Monday, May 16, 2011

Perspectives

A week ago I had a chance to talk to my lifelong mentor Marty (no not the Back to the Future guy).  We were talking shop about how his church is going and what church looks like, should look like, should feel like when it hit me:

Perspective matters.

Because it's not really about right or wrong, but simply perspective.  For instance, Marty is a phenomenal teacher.  He takes difficult ideas and makes them simple to understand yet still hard to live out.  Quite honestly, he's brilliant.  And while talking to him it occurred to me that he needs to be in front of as many people as possible.  So his church needs to be one with lots of chairs that are open to Christians to hear him speak, be challenged, and then go live out what they have learned.

That's not where Kim and I need to be right now, but it is where Marty needs to be.  Put it another way, I really have a hard time reading a whole lot.  Does that make me unintelligent or unwise?  Probably not.  It means I'm not a reader.  So I learn much more by personal observation or stories or music.

But where perspective really comes into play is our daily grind.

Last week a guest speaker from Dallas spoke at our company event.  He told a story about how is son who had cancer fought through life to live it to the fullest.  By age 7 he had his second bout of cancer, had 18 chemotherapies, 9 surgeries, over 1000 hours in the hospital and yet never once complained about it all.  He braced it and lived right through it to the end.  He loved life and especially playing baseball.  So, the day before he died from cancer (again...age 7) he wanted to play baseball.  It was the tournament and his team was tied in the bottom of the 9th.  Bases loaded.  He comes up to bat, so weak that he can barely hold the bat.  Connor hits a single and wins the game.  His dad had to carry him off the field since he didn't have the strength himself.  The next day, he died.
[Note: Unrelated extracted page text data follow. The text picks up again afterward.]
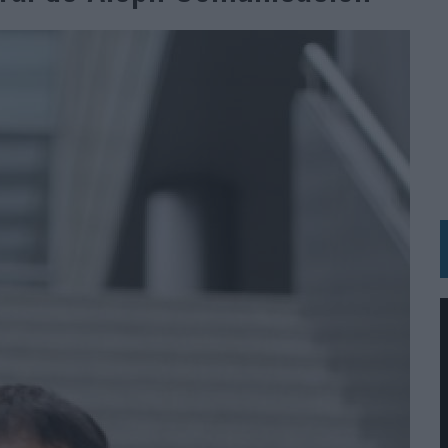
IRECTORA COMERCIAL GLOBAL
BLE INSPIRADA EN CORNETTO, CALIPPO Y SOLERO
MAR EL PATRIMONIO HISTÓRICO EN ACTIVOS CULTURALES Y ECONÓMICOS
LA GESTIÓN DE SUS RELACIONES CON LOS MEDIOS
ARIO EN SU ÚLTIMA CAMPAÑA INTERNACIONAL
N DE MARCA A LARGO PLAZO Y LA MEDICIÓN SON DOS CARAS DE LA MISMA
N HOTELS & RESORTS
VECES’, DE INUSUALY PARA CERVEZA CAPAZ
 PARA ORANGE
 UNA OPORTUNIDAD DE INCLUSIÓN
RANO’
UDIO EN SU NUEVA CAMPAÑA GLOBAL DE MARCA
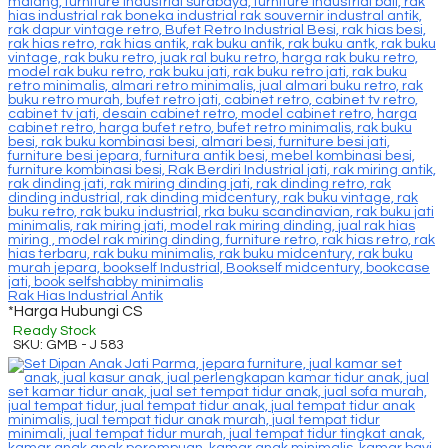
Rak Hias Industrial Antik
*Harga Hubungi CS
Ready Stock
SKU: GMB - J 583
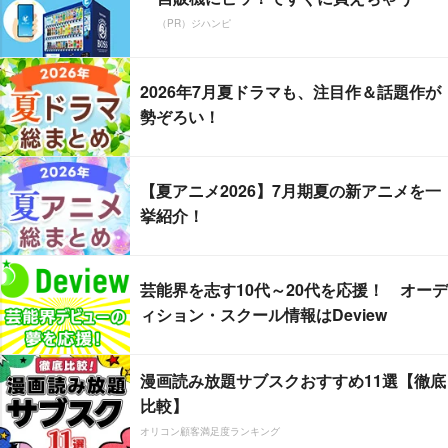
（PR）ジハンピ
2026年7月夏ドラマも、注目作＆話題作が
勢ぞろい！
【夏アニメ2026】7月期夏の新アニメを一
挙紹介！
芸能界を志す10代～20代を応援！ オーデ
ィション・スクール情報はDeview
漫画読み放題サブスクおすすめ11選【徹底
比較】
オリコン顧客満足度ランキング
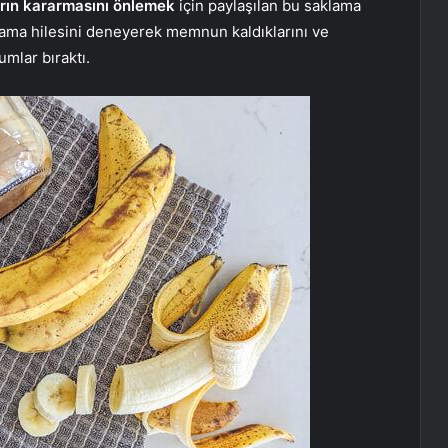
rın kararmasını önlemek
için paylaşılan bu saklama
klama hilesini deneyerek memnun kaldıklarını ve
umlar bıraktı.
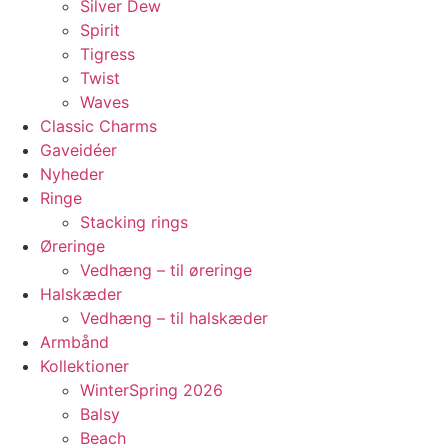
Silver Dew
Spirit
Tigress
Twist
Waves
Classic Charms
Gaveidéer
Nyheder
Ringe
Stacking rings
Øreringe
Vedhæng – til øreringe
Halskæder
Vedhæng – til halskæder
Armbånd
Kollektioner
WinterSpring 2026
Balsy
Beach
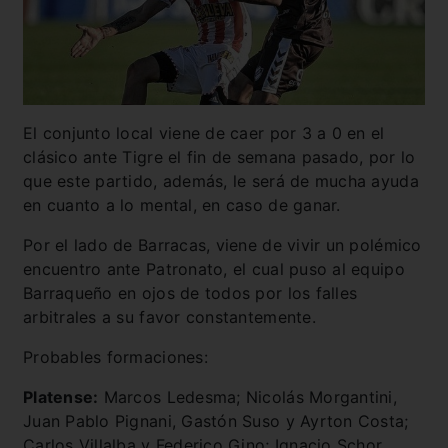
El conjunto local viene de caer por 3 a 0 en el
clásico ante Tigre el fin de semana pasado, por lo
que este partido, además, le será de mucha ayuda
en cuanto a lo mental, en caso de ganar.
Por el lado de Barracas, viene de vivir un polémico
encuentro ante Patronato, el cual puso al equipo
Barraqueño en ojos de todos por los falles
arbitrales a su favor constantemente.
Probables formaciones:
Platense:
Marcos Ledesma; Nicolás Morgantini,
Juan Pablo Pignani, Gastón Suso y Ayrton Costa;
Carlos Villalba y Federico Gino; Ignacio Schor,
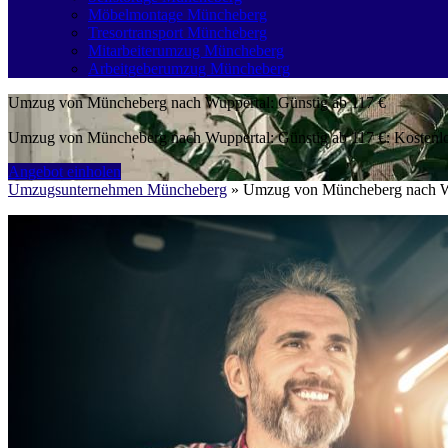
Möbelmontage Müncheberg
Tresortransport Müncheberg
Mitarbeiterumzug Müncheberg
Arbeitgeberumzug Müncheberg
Umzug von Müncheberg nach Wuppertal: Günstig ab 117 €
Umzug von Müncheberg nach Wuppertal: Günstig ab 117 €: Kostenlos
Angebot einholen
Umzugsunternehmen Müncheberg
»
Umzug von Müncheberg nach W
Connor never once complained.  Yet how many times each week, each day, each hour do we?

I found myself every day since then catching myself saying and thinking things like "I have to" or "got to" instead of "get to", forgetting that it is a privilege to live and work and play.  So, today happens to be a knock out day for the me and I can't help but think it has something to do with the change of perspective, the change of heart that comes from thinking I get to instead of have to.